For the copy, please give all of the data again exactly and leave the pictures out.
--- START ---
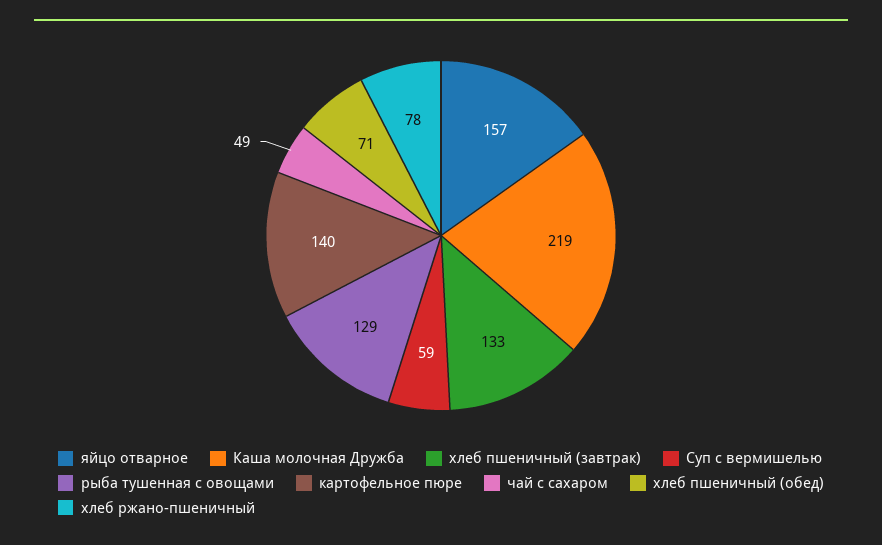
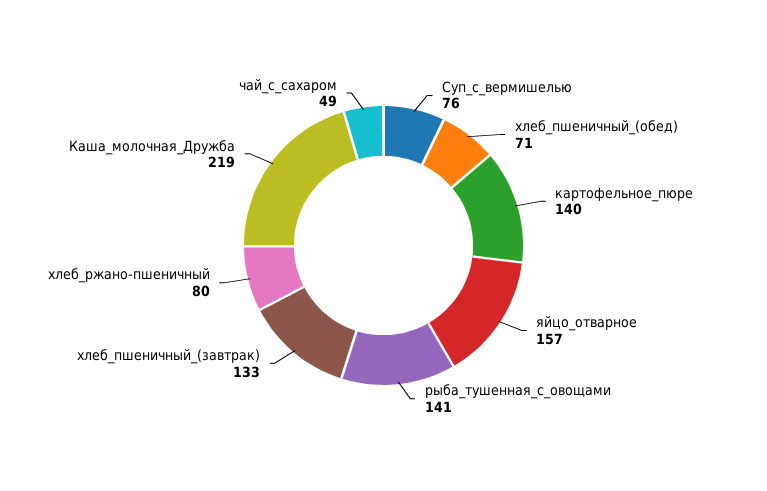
  {
    "яйцо отварное": 157,
    "Каша молочная Дружба": 219,
    "хлеб пшеничный (завтрак)": 133,
-   "Суп с вермишелью": 59,
+   "Суп с вермишелью": 76,
-   "рыба тушенная с овощами": 129,
+   "рыба тушенная с овощами": 141,
    "картофельное пюре": 140,
    "чай с сахаром": 49,
    "хлеб пшеничный (обед)": 71,
-   "хлеб ржано-пшеничный": 78
+   "хлеб ржано-пшеничный": 80
  }

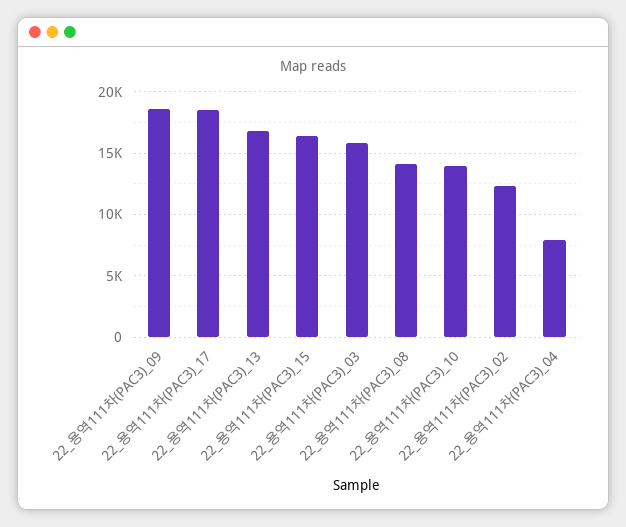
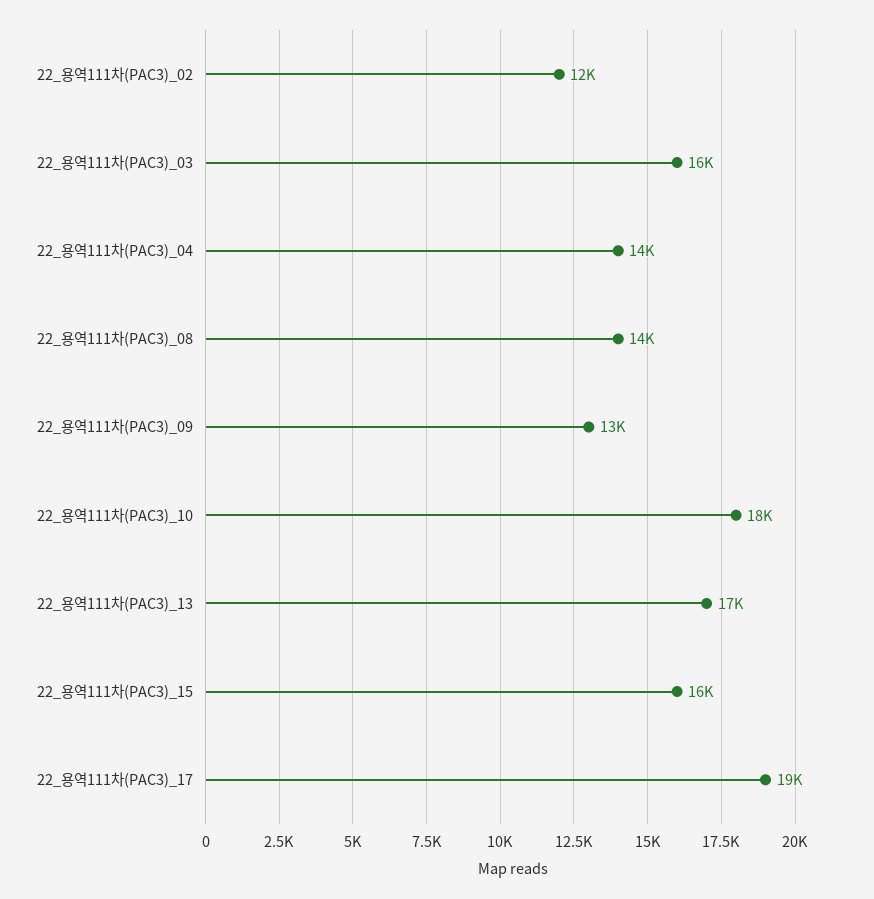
  {
-   "22_용역111차(PAC3)_09": 18500,
+   "22_용역111차(PAC3)_09": 13000,
    "22_용역111차(PAC3)_17": 19000,
    "22_용역111차(PAC3)_13": 17000,
    "22_용역111차(PAC3)_15": 16000,
    "22_용역111차(PAC3)_03": 16000,
    "22_용역111차(PAC3)_08": 14000,
-   "22_용역111차(PAC3)_10": 14000,
+   "22_용역111차(PAC3)_10": 18000,
    "22_용역111차(PAC3)_02": 12000,
-   "22_용역111차(PAC3)_04": 8000
+   "22_용역111차(PAC3)_04": 14000
  }

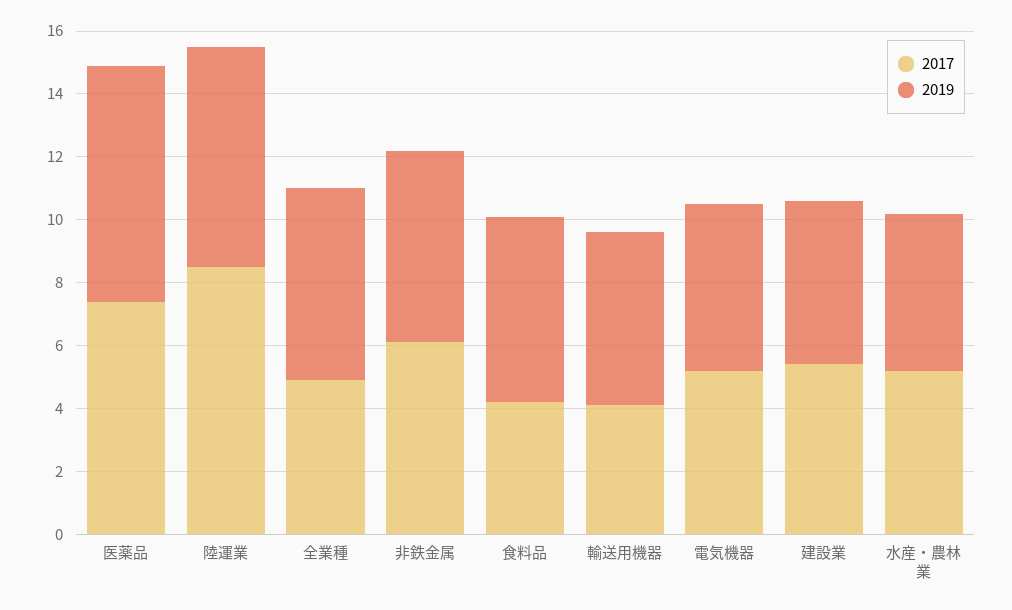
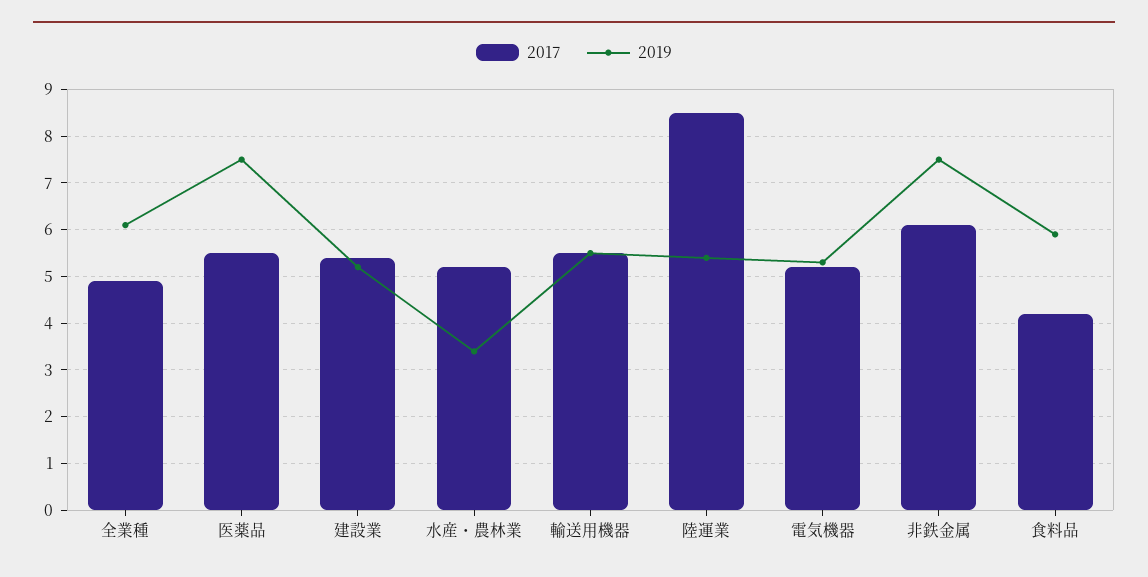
  {
    "2017": {
-     "医薬品": 7.5,
+     "医薬品": 5.5,
      "陸運業": 8.5,
      "全業種": 5,
      "非鉄金属": 6,
      "食料品": 4,
-     "輸送用機器": 4,
+     "輸送用機器": 5.5,
      "電気機器": 5,
      "建設業": 5.5,
      "水産・農林業": 5
    },
    "2019": {
      "医薬品": 7.5,
-     "陸運業": 7,
+     "陸運業": 5.5,
      "全業種": 6,
-     "非鉄金属": 6,
+     "非鉄金属": 7.5,
      "食料品": 6,
      "輸送用機器": 5.5,
      "電気機器": 5.5,
      "建設業": 5,
-     "水産・農林業": 5
+     "水産・農林業": 3.5
    }
  }

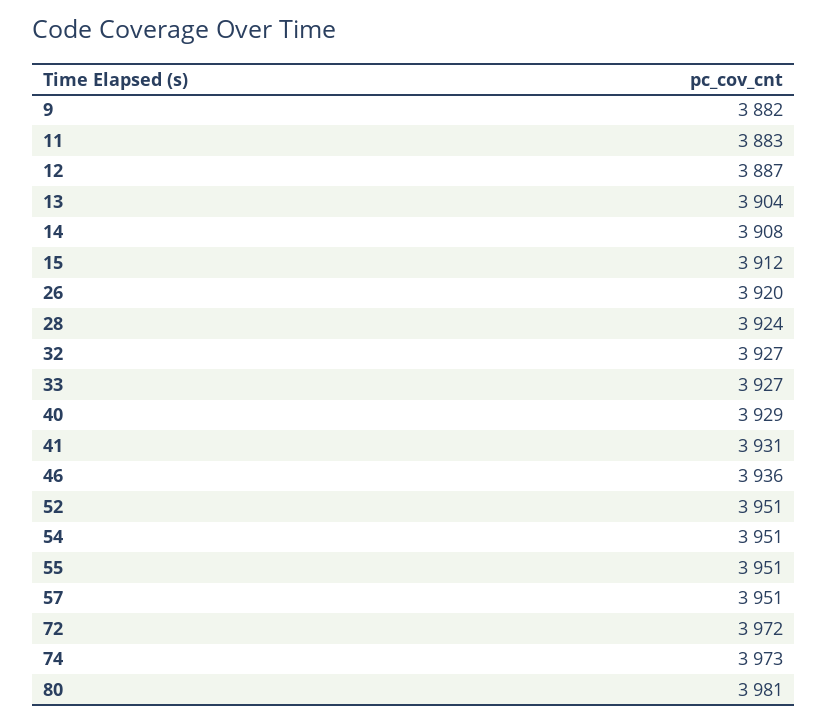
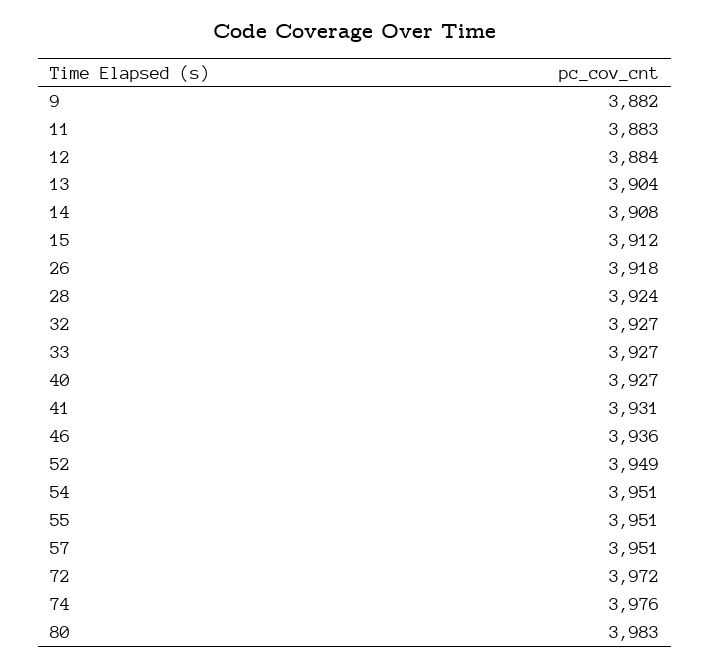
  {
    "9": 3882,
    "11": 3883,
-   "12": 3887,
+   "12": 3884,
    "13": 3904,
    "14": 3908,
    "15": 3912,
-   "26": 3920,
+   "26": 3918,
    "28": 3924,
    "32": 3927,
    "33": 3927,
-   "40": 3929,
+   "40": 3927,
    "41": 3931,
    "46": 3936,
-   "52": 3951,
+   "52": 3949,
    "54": 3951,
    "55": 3951,
    "57": 3951,
    "72": 3972,
-   "74": 3973,
+   "74": 3976,
-   "80": 3981
+   "80": 3983
  }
--- END ---
Answer box =
  {
    "яйцо отварное": 157,
    "Каша молочная Дружба": 219,
    "хлеб пшеничный (завтрак)": 133,
-   "Суп с вермишелью": 59,
+   "Суп с вермишелью": 76,
-   "рыба тушенная с овощами": 129,
+   "рыба тушенная с овощами": 141,
    "картофельное пюре": 140,
    "чай с сахаром": 49,
    "хлеб пшеничный (обед)": 71,
-   "хлеб ржано-пшеничный": 78
+   "хлеб ржано-пшеничный": 80
  }

  {
-   "22_용역111차(PAC3)_09": 18500,
+   "22_용역111차(PAC3)_09": 13000,
    "22_용역111차(PAC3)_17": 19000,
    "22_용역111차(PAC3)_13": 17000,
    "22_용역111차(PAC3)_15": 16000,
    "22_용역111차(PAC3)_03": 16000,
    "22_용역111차(PAC3)_08": 14000,
-   "22_용역111차(PAC3)_10": 14000,
+   "22_용역111차(PAC3)_10": 18000,
    "22_용역111차(PAC3)_02": 12000,
-   "22_용역111차(PAC3)_04": 8000
+   "22_용역111차(PAC3)_04": 14000
  }

  {
    "2017": {
-     "医薬品": 7.5,
+     "医薬品": 5.5,
      "陸運業": 8.5,
      "全業種": 5,
      "非鉄金属": 6,
      "食料品": 4,
-     "輸送用機器": 4,
+     "輸送用機器": 5.5,
      "電気機器": 5,
      "建設業": 5.5,
      "水産・農林業": 5
    },
    "2019": {
      "医薬品": 7.5,
-     "陸運業": 7,
+     "陸運業": 5.5,
      "全業種": 6,
-     "非鉄金属": 6,
+     "非鉄金属": 7.5,
      "食料品": 6,
      "輸送用機器": 5.5,
      "電気機器": 5.5,
      "建設業": 5,
-     "水産・農林業": 5
+     "水産・農林業": 3.5
    }
  }

  {
    "9": 3882,
    "11": 3883,
-   "12": 3887,
+   "12": 3884,
    "13": 3904,
    "14": 3908,
    "15": 3912,
-   "26": 3920,
+   "26": 3918,
    "28": 3924,
    "32": 3927,
    "33": 3927,
-   "40": 3929,
+   "40": 3927,
    "41": 3931,
    "46": 3936,
-   "52": 3951,
+   "52": 3949,
    "54": 3951,
    "55": 3951,
    "57": 3951,
    "72": 3972,
-   "74": 3973,
+   "74": 3976,
-   "80": 3981
+   "80": 3983
  }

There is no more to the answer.